• [What is required]
Calculate how many lines of the data hold "gmail". The answer consists of that number only.
---------- The data
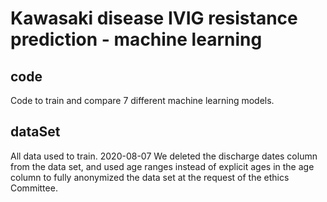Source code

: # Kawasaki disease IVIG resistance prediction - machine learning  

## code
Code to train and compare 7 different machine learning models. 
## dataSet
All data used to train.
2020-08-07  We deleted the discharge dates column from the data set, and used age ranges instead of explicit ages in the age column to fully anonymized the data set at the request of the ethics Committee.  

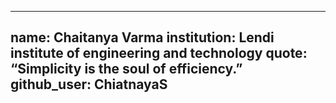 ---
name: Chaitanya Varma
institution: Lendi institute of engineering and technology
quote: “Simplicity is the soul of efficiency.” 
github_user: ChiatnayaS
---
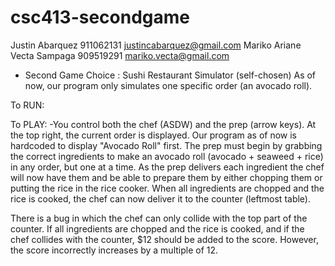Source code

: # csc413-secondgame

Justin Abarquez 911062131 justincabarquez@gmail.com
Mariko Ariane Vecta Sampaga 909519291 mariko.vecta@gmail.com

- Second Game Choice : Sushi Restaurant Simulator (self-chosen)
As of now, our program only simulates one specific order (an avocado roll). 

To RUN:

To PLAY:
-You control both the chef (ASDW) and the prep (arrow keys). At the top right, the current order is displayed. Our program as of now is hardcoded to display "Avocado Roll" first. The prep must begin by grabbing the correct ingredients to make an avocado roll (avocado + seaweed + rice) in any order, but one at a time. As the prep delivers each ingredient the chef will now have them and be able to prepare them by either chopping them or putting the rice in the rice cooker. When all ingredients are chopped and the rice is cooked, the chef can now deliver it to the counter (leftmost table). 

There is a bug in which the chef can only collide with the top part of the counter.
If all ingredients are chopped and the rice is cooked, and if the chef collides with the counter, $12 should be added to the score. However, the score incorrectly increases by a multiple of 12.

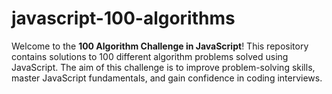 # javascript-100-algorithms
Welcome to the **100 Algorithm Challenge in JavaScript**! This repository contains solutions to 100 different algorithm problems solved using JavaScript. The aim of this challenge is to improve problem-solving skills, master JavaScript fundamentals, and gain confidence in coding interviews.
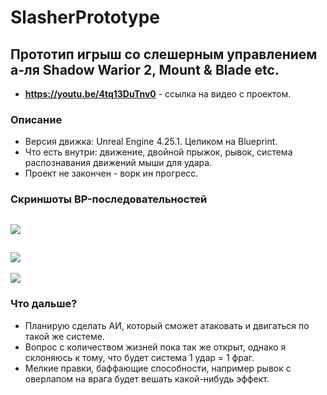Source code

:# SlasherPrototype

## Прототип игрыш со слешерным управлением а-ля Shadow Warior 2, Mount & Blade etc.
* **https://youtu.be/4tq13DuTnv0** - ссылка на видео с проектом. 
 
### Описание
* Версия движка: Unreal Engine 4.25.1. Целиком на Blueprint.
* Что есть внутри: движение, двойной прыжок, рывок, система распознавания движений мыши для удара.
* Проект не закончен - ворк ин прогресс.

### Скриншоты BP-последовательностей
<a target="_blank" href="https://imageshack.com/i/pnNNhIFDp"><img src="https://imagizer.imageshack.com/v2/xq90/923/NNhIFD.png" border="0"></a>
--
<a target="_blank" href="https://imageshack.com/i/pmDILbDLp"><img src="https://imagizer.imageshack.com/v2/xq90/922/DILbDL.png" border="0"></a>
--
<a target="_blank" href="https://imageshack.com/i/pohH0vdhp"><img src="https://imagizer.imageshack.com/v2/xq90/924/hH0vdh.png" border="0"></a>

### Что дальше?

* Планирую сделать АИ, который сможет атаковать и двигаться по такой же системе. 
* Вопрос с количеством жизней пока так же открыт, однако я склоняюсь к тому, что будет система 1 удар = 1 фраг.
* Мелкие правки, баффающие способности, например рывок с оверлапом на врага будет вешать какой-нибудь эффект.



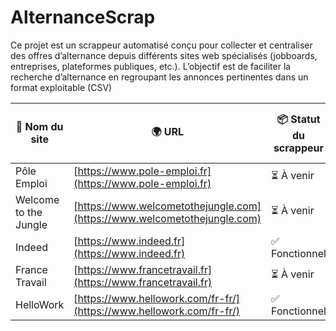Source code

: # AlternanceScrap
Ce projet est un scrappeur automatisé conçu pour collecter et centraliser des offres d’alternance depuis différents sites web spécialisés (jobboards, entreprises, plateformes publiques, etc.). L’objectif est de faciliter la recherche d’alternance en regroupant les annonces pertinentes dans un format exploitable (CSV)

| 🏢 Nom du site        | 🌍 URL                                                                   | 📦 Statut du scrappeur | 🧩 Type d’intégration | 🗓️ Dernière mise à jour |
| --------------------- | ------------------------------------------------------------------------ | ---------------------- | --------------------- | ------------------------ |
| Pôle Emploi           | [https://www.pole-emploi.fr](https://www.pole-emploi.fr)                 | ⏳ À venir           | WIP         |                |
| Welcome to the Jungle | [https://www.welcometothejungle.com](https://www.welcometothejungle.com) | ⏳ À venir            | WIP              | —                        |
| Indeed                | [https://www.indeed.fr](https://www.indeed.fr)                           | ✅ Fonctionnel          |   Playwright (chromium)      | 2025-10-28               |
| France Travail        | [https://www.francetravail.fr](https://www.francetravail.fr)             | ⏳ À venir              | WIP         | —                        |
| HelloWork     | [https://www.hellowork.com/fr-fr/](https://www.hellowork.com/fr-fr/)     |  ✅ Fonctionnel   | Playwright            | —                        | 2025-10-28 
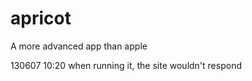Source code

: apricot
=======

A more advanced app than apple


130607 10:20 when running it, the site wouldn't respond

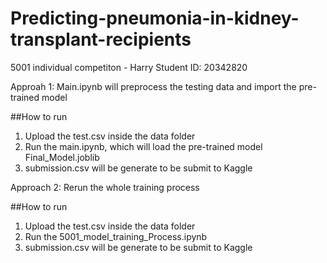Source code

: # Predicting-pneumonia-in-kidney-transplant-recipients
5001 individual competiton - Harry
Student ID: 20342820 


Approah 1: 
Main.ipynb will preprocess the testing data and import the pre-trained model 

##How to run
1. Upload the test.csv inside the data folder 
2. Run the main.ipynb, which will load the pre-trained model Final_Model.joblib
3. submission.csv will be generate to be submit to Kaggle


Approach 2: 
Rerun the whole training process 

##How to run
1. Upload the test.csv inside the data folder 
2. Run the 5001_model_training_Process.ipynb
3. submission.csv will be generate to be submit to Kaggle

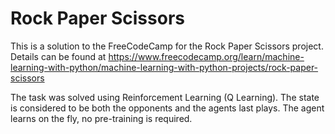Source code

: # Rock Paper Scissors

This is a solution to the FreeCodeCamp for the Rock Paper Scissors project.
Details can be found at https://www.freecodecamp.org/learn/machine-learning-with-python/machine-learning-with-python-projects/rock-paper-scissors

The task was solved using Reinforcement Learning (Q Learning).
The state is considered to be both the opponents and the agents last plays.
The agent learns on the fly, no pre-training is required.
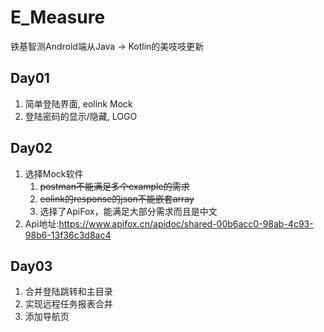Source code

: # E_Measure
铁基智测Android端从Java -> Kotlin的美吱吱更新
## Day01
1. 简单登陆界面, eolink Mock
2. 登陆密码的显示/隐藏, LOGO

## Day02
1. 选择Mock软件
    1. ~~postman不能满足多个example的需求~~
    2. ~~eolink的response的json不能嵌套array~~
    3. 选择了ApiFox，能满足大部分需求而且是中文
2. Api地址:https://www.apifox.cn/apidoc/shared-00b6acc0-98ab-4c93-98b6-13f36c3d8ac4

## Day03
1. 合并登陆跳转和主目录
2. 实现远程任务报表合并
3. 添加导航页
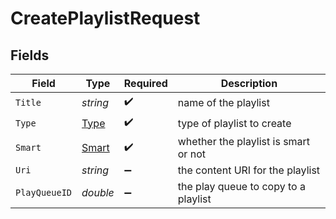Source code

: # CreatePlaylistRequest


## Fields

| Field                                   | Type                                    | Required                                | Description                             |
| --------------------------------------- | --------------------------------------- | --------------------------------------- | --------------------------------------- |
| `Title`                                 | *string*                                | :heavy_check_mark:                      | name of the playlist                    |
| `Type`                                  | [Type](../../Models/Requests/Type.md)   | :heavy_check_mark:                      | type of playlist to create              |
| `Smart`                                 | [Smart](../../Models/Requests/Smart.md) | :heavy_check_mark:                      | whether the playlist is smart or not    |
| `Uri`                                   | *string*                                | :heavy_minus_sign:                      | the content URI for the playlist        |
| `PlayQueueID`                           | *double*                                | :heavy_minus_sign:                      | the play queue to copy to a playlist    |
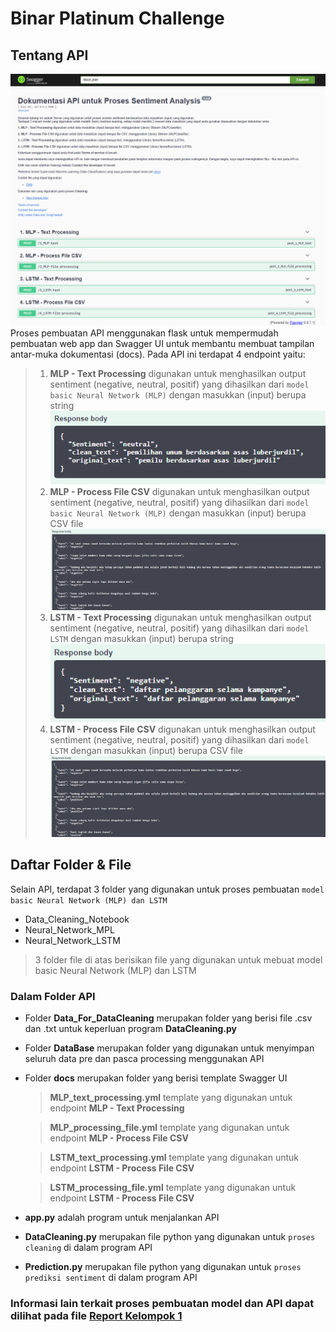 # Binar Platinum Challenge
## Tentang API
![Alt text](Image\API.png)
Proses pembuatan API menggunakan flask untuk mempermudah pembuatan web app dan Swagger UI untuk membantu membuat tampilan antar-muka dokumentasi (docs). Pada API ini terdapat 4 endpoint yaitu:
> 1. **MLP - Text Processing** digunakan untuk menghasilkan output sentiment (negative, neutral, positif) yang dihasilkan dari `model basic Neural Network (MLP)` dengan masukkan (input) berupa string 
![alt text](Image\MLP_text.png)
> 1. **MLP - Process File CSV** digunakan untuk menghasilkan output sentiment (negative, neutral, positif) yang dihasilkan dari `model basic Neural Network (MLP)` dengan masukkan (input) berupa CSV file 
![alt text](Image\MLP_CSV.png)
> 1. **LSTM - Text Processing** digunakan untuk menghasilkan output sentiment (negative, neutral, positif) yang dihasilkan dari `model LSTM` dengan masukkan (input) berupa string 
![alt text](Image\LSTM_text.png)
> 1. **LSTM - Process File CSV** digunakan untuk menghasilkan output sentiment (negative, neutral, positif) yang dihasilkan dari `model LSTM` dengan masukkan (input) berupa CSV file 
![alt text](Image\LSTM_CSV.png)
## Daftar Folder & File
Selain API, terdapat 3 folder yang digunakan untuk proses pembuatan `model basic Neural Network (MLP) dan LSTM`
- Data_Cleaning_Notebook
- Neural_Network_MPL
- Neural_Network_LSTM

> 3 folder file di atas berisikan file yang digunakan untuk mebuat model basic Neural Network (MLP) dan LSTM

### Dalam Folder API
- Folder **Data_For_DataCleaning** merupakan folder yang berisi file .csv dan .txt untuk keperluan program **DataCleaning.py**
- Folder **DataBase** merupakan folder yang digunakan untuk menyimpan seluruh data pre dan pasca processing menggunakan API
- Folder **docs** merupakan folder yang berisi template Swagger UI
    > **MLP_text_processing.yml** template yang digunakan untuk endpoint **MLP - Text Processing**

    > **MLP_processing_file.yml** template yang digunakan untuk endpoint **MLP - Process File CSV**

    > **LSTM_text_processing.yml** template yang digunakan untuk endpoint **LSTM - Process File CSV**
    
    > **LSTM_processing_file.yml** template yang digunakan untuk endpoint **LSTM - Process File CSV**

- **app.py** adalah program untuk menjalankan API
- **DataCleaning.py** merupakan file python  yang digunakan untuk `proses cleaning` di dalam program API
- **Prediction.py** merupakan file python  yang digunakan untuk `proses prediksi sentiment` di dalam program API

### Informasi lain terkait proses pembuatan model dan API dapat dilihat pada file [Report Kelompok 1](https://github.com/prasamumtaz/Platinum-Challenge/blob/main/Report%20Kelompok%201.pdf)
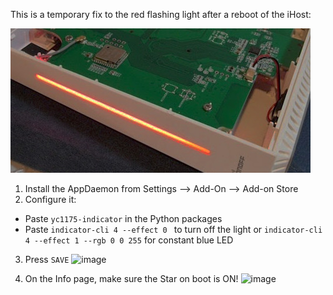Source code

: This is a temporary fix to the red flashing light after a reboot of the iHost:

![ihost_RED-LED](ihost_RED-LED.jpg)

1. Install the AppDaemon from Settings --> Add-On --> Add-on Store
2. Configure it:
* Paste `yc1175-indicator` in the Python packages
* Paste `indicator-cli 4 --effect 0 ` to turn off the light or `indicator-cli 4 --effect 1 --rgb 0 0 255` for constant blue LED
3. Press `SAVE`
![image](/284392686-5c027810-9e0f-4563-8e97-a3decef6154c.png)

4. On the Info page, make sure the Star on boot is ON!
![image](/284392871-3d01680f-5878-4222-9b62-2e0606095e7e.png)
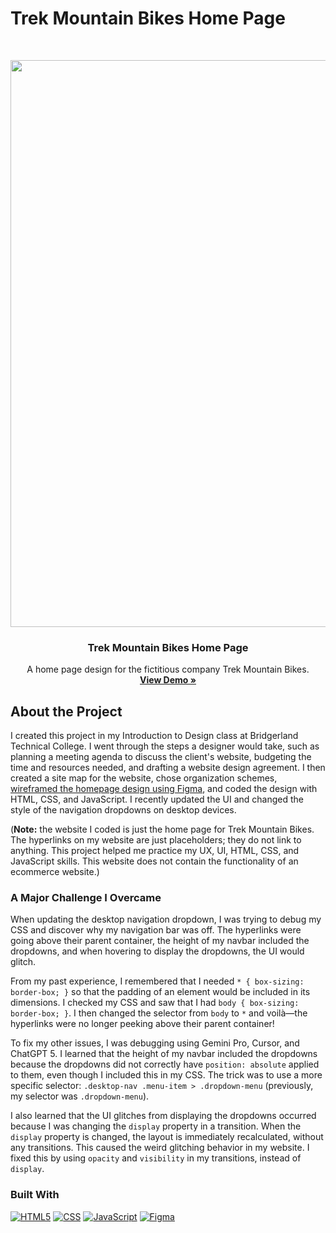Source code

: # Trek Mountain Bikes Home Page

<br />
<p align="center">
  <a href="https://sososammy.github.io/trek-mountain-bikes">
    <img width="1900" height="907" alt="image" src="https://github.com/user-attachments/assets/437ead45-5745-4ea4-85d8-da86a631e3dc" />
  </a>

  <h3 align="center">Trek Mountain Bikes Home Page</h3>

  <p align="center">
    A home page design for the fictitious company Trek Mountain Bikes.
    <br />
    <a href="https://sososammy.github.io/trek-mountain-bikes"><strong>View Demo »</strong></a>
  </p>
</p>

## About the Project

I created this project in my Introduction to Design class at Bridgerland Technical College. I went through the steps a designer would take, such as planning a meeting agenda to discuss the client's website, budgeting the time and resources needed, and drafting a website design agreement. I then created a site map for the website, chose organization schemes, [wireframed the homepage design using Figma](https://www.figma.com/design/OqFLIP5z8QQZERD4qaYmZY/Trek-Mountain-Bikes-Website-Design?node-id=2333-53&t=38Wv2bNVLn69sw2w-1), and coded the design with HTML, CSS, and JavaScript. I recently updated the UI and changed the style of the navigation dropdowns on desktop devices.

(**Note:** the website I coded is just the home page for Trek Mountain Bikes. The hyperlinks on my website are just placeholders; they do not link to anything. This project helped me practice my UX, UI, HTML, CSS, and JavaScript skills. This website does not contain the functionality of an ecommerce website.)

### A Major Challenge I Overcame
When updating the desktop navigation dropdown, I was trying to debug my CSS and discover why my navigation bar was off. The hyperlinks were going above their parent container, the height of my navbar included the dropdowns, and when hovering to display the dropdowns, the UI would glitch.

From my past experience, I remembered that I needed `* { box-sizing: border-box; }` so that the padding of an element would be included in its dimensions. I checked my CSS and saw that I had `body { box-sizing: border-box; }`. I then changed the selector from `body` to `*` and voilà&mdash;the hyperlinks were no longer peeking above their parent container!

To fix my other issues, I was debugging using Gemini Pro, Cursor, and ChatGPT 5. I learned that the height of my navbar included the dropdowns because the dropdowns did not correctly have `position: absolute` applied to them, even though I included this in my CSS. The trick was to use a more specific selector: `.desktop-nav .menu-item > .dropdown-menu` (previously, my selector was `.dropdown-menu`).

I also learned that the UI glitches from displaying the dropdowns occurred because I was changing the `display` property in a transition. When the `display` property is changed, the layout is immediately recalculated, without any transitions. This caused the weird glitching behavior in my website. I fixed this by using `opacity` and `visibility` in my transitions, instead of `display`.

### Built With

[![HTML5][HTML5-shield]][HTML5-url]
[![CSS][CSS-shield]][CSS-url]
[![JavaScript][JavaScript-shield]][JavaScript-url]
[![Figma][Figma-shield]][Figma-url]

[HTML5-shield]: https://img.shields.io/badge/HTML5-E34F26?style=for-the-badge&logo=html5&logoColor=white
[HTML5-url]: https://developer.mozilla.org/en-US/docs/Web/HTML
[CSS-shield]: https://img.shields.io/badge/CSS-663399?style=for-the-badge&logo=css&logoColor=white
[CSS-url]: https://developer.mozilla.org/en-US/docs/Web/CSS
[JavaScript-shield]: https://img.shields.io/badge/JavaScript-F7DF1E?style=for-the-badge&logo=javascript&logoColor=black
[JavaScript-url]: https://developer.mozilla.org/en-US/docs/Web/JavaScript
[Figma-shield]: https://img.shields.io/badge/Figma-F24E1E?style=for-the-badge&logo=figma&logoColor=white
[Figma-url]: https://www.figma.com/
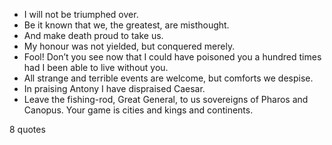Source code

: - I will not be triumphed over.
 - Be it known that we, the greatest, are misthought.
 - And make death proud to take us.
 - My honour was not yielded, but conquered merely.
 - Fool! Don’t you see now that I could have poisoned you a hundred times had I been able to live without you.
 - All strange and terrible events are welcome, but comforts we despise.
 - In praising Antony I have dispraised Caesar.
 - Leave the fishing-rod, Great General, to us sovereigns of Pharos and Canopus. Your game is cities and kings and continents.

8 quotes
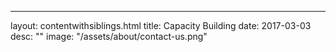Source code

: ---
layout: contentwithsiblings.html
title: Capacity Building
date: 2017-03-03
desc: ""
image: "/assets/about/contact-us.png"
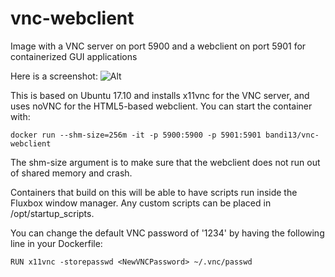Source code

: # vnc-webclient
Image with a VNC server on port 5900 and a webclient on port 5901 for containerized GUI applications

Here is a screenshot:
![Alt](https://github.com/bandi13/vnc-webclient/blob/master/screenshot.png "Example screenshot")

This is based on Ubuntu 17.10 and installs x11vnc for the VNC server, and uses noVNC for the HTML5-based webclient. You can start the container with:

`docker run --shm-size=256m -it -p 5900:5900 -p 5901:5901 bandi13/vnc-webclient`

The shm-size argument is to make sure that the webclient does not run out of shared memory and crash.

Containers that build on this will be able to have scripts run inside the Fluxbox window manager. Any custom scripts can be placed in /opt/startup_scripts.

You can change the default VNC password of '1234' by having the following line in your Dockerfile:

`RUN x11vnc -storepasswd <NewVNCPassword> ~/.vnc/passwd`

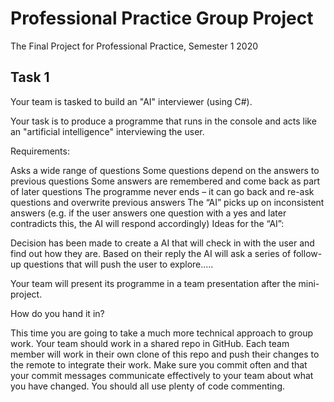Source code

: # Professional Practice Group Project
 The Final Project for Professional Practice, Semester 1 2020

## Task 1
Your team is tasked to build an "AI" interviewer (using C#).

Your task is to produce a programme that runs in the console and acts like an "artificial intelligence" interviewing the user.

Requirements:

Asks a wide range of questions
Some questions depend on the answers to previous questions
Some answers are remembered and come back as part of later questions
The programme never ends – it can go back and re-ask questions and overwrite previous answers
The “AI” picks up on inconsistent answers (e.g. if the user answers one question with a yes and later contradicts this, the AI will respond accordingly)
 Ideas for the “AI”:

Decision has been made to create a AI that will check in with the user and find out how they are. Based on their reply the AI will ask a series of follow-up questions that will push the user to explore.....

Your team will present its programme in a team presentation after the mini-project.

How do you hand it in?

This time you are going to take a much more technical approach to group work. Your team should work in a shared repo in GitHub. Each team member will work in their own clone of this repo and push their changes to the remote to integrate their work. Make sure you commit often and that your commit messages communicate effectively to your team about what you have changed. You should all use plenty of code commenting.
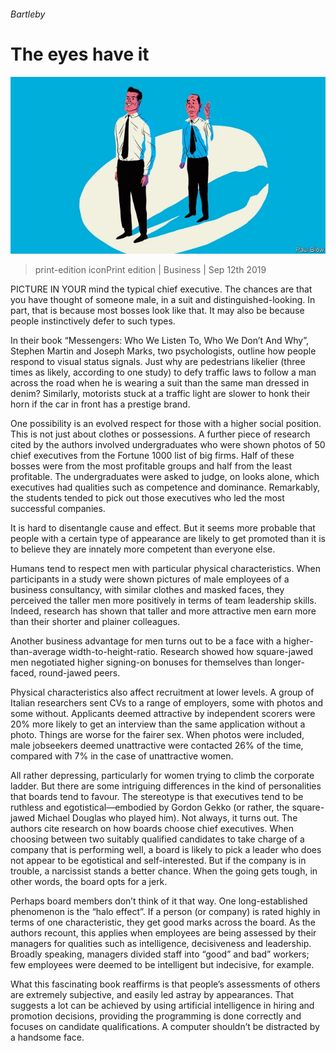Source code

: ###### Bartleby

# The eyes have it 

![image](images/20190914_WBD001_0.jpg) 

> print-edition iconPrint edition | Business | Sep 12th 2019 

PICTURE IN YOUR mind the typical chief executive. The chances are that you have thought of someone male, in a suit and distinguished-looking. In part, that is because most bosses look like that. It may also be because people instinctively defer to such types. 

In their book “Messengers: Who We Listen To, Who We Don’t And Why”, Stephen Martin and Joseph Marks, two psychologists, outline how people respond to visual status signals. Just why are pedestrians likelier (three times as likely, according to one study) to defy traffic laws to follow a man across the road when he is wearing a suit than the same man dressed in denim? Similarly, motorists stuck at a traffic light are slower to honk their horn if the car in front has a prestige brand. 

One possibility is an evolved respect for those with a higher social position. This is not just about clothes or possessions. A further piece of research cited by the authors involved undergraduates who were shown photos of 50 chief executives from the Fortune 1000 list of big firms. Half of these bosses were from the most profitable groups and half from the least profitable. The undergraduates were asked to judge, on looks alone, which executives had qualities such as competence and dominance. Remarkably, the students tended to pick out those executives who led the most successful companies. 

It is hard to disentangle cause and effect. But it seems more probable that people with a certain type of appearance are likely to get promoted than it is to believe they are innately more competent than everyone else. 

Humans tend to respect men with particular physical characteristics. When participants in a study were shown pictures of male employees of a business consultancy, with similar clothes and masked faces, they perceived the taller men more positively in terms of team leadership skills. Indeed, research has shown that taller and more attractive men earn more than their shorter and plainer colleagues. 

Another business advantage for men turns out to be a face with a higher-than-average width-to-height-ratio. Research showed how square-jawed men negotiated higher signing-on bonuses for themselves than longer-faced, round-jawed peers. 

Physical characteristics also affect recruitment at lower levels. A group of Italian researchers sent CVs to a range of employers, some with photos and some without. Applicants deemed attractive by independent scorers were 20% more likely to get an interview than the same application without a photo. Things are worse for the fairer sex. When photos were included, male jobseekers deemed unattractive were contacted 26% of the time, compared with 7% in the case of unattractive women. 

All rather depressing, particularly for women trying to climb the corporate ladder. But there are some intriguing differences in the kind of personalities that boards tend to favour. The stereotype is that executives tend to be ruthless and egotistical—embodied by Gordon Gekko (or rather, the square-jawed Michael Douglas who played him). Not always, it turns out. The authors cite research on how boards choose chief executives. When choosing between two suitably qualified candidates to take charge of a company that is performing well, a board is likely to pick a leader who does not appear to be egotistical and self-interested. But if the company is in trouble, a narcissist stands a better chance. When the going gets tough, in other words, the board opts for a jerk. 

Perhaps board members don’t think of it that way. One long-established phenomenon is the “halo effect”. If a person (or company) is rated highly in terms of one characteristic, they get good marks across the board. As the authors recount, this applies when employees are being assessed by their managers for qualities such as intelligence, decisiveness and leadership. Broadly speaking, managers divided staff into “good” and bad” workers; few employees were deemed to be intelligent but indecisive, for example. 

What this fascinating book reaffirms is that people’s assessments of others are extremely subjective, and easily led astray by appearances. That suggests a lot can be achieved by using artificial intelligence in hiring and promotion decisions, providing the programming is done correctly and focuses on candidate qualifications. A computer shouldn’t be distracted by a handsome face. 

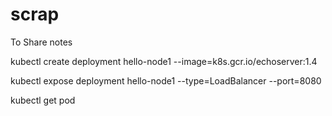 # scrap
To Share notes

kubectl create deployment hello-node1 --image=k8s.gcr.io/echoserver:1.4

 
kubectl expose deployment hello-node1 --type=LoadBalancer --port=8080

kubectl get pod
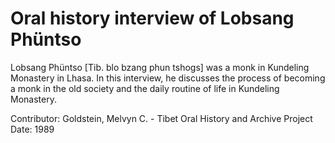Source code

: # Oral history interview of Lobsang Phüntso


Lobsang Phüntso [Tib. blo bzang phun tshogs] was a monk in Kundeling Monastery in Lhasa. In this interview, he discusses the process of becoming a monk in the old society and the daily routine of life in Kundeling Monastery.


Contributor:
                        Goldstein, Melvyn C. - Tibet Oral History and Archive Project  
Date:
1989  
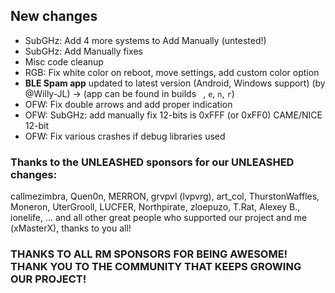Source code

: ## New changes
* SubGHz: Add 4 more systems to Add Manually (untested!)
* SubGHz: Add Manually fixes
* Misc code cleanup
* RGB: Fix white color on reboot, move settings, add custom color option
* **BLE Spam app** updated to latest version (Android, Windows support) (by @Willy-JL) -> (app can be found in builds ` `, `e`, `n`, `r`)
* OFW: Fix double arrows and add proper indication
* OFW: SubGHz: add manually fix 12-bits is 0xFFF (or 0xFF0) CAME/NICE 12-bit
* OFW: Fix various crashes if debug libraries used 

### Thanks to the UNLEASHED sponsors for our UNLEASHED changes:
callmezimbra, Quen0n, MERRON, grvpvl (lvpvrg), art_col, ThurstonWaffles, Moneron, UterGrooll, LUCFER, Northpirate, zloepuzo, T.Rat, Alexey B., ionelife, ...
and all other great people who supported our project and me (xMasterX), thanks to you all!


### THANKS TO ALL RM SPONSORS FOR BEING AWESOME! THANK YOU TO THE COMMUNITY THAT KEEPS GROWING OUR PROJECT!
--------------------
• [Answer box]
2